No que se refere ao repatriamento de capitais Agostinho Sikato lembra entretanto que nenhum deles o fez até agora e não acredita que o farão com o vigoramento da Lei de Repatriamento Coercivo de Capitais.
Para o analista político a lei ora aprovada não passa de letra morta, para além de que, na sua opinião, não há em Angola moral por parte dos procuradores e juízes para fazerem justiça.
E Sikatu acrescenta que os visados estarão relativamente relaxados, pois do ponto de vista do direito internacional haverá mais complexidade em repatriar o dinheiro: "Acho que este grupo está a jogar com as decisões do João Lourenço. O que vai haver depois? Se João Lourenço apertar um pouco mais o cinto significa que terá de perseguir um por um, mandar para a cadeia um por um, e isso resultará em eleições antecipadas."
E o analista acredita que "é uma vingança total que estão a fazer com João Lourenço, que é desproporcional, para alguém, por exemplo, que declarou combater a corrupção exatamente para o bem do Estado. João Lourenço está a ser desafiado por todos."
Há condições para um golpe em Angola?
2019 poderá ser um ano de surpresas, pois uma crise política sem precedentes pode estar já a ser incubada.
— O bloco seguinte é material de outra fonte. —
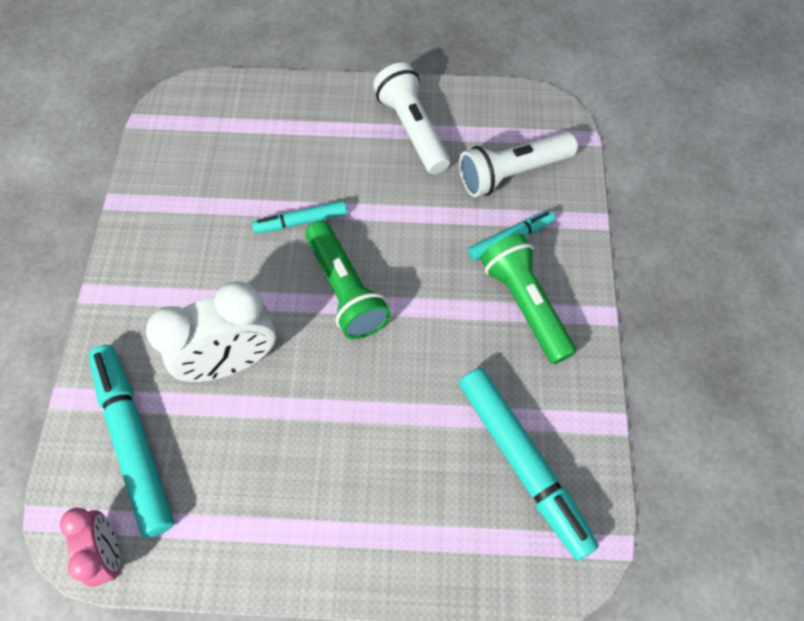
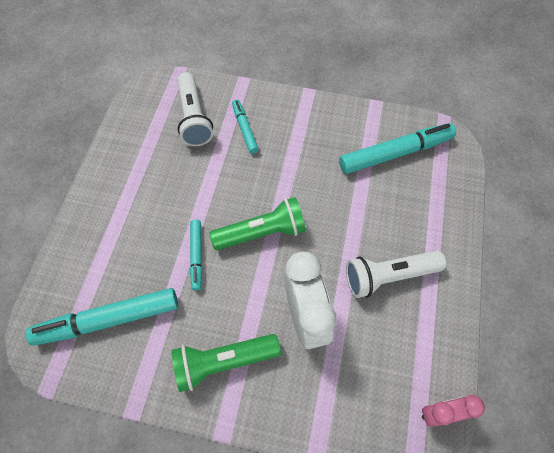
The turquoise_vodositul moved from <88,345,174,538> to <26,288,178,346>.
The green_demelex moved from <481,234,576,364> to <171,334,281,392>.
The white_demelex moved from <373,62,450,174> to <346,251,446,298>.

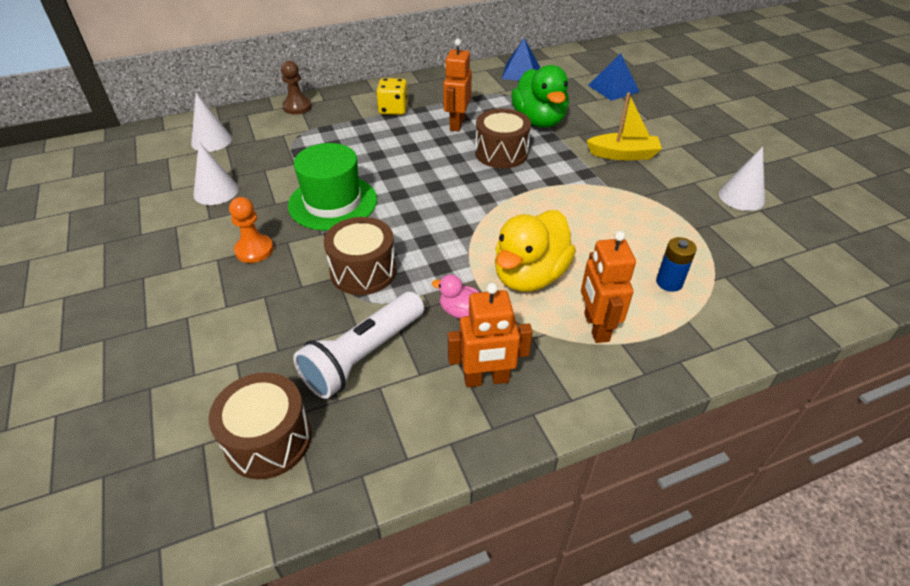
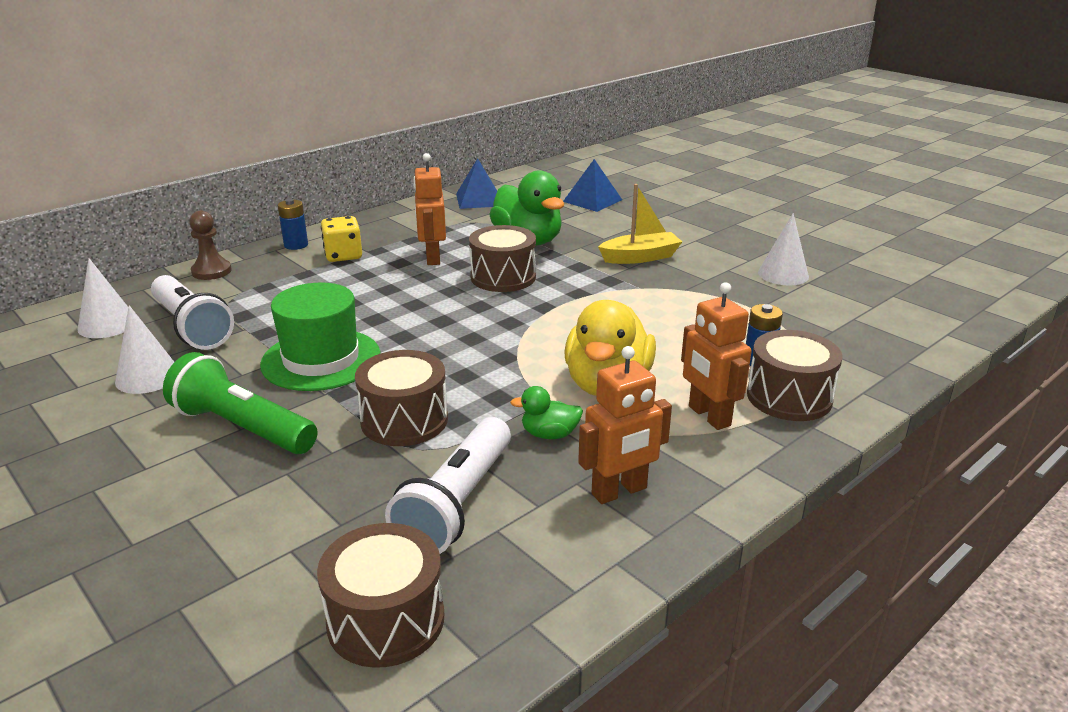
The white_demelex at <151,275,234,350> appeared.
The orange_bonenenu at <229,197,274,263> was replaced by the green_demelex at <163,352,318,454>.
The blue_lefazipal at <278,199,308,250> appeared.
The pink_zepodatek at <432,275,479,319> became the green_zepodatek at <510,386,583,439>.
The brown_gifikin at <747,330,843,421> appeared.

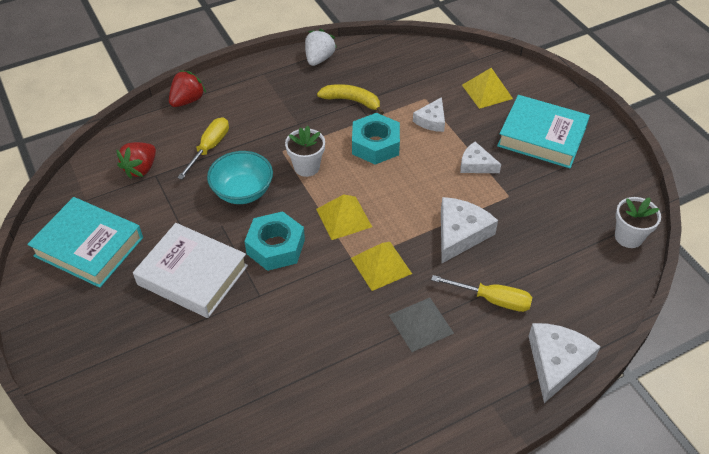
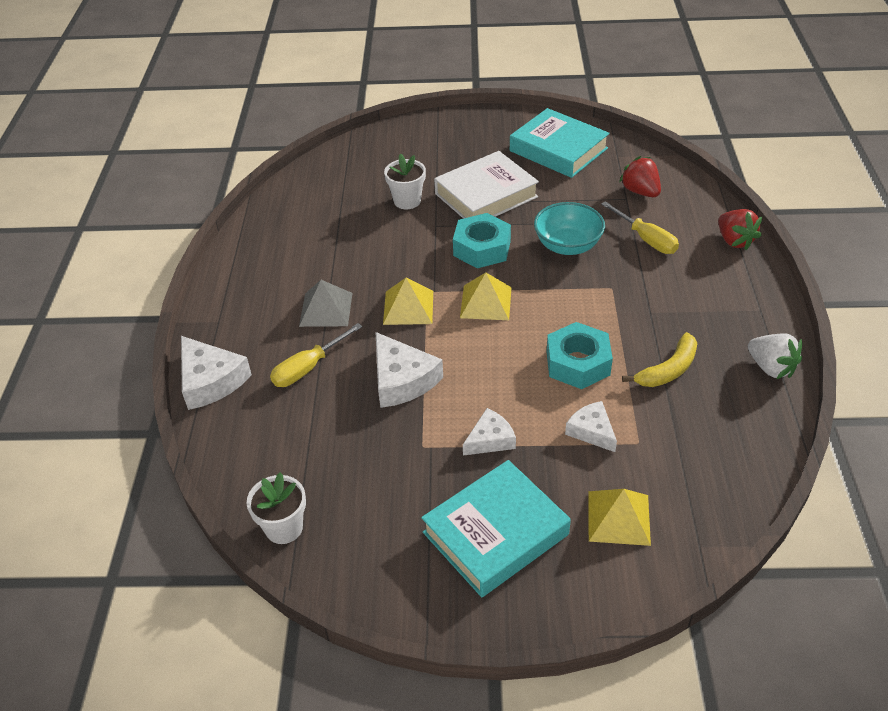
The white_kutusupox moved from <285,126,325,177> to <384,153,426,209>.
The turquoise_betulox at <27,197,143,288> turned 75 degrees clockwise.

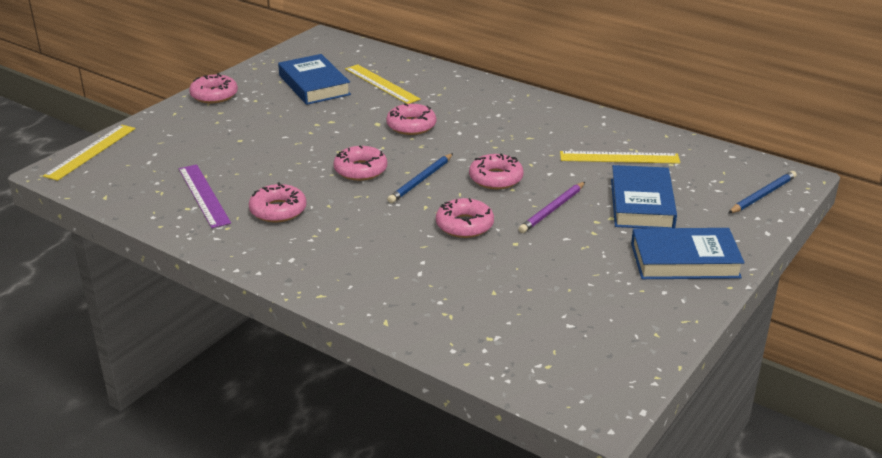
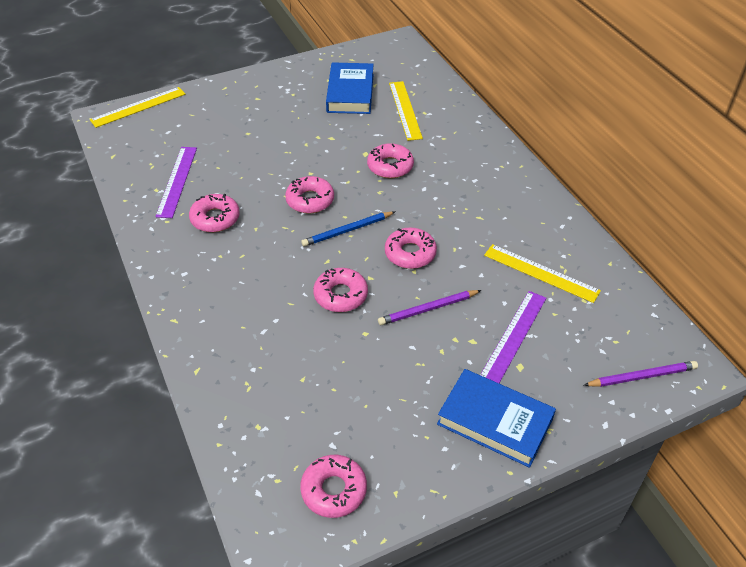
The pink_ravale moved from <189,73,238,103> to <300,455,367,518>.
The blue_betulox at <611,165,677,228> was replaced by the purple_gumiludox at <480,291,546,383>.
The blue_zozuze at <728,171,797,214> became the purple_zozuze at <583,361,698,387>.

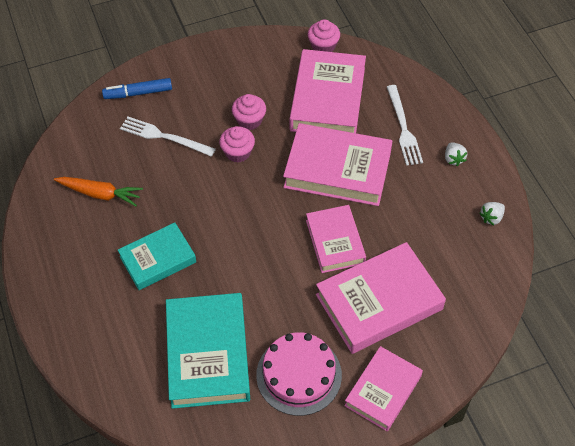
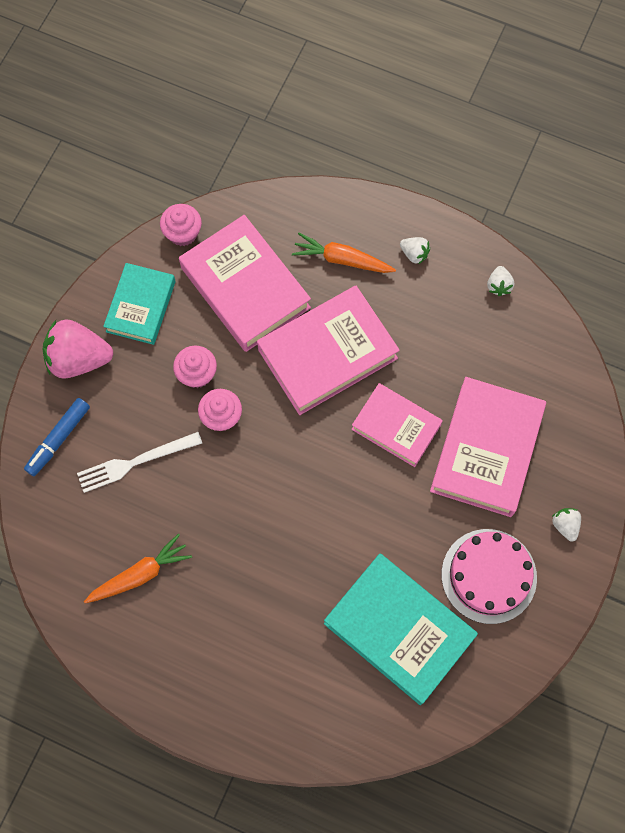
The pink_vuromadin at <42,319,114,379> appeared.
The turquoise_betulox moved from <118,222,196,290> to <103,263,176,345>.
The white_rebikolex at <387,85,423,166> was replaced by the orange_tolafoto at <292,233,396,273>.
The pink_betulox at <344,346,423,431> was replaced by the white_vuromadin at <552,508,581,542>.

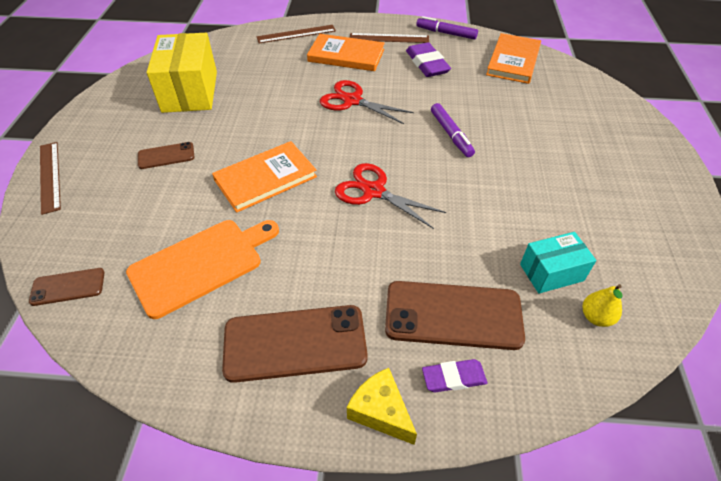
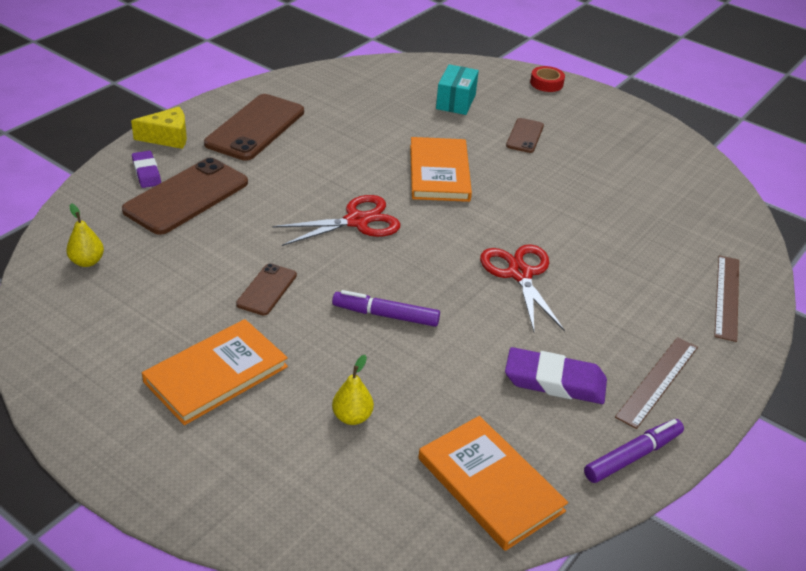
The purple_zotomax at <422,359,487,392> turned 45 degrees counterclockwise.
The orange_betulox moved from <307,34,385,71> to <142,319,288,425>.
The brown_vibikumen moved from <29,268,105,306> to <236,263,297,316>.
The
O facto de José Eduardo dos Santos ter dado a conferência de imprensa ladeado de generais influentes, com posturas de estadista segundo Sikato, e na ausência do Presidente da República também é mal interpretado.
Há condições para que um golpe de Estado aconteça em Angola? Agostinho Sikato defende que "do ponto de vista da análise estratégica nenhuma hipótese é afastada. Mas do ponto de vista real neste momento ainda, na escala de um a dez, poderíamos colocar apenas a três. Mas neste momento não há condições para um possível golpe de Estado.
E numa escala de um a dez qual é o apoio que João Lourenço tem da ala castrense? O analista responde: "A ala castrense também esta dividia ao meio: os que se beneficiaram de forma direta, é o grupo que detém o poder, uma minoria, e os que não se beneficiaram, que são a maioria, De um a dez João Lourenço deve beneficiar-se pelo menos com uma margem de oito."
Risco de desestabilização
Apesar de minimizar as chances de uma golpe de Estado, Sikato sublinha o poder que os acólitos de José Eduardo dos Santos têm: o económico. O analista não descarta cenários maus caso eles saiam prejudicados nesta guerra.
"O temor de muita gente é de uma possível ou criação de algum caos social ou político, porque se este grupo decidir fechar as empresas que têm vão criar um caos social. Significa que teremos muita gente fora do trabalho. Se este grupo se sentir encurralado, por exemplo, é capaz de pagar alguns fanáticos e pobres para criar instabilidade", acredita Sikato.
Mas o analista David Kissadila acredita que se fará sentir a mão pesada de João Lourenço. O Presidente poderá usar todos os instrumentos ao seu dispor para travar o grupo. E frisa: "Acho que a guerra está mesmo aberta que não haverá nenhum recuo. Basta ver os pronunciamentos do Presidente João Lourenço, como por exemplo dos marimbondos."